The task —
Lay out as a JSON list of strings the lines from the one that contains "БЎЙИЧА ИШНИ СУД" through the one that contains "Barcha huquqlar himoyalangan.", one string per line with blank lines left out.

Material shown —
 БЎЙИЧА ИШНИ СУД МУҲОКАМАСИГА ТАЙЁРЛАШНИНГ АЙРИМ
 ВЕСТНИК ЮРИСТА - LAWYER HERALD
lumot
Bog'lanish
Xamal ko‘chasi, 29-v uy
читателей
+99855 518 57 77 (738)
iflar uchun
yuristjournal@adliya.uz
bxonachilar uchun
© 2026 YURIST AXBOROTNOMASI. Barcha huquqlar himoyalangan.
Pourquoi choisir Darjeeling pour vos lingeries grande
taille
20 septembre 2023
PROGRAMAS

...

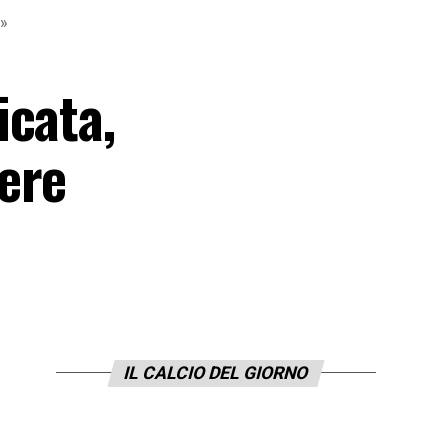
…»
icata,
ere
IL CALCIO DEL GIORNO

Completed exercise —
[
  " БЎЙИЧА ИШНИ СУД МУҲОКАМАСИГА ТАЙЁРЛАШНИНГ АЙРИМ",
  " ВЕСТНИК ЮРИСТА - LAWYER HERALD",
  "lumot",
  "Bog'lanish",
  "Xamal ko‘chasi, 29-v uy",
  "читателей",
  "+99855 518 57 77 (738)",
  "iflar uchun",
  "yuristjournal@adliya.uz",
  "bxonachilar uchun",
  "© 2026 YURIST AXBOROTNOMASI. Barcha huquqlar himoyalangan."
]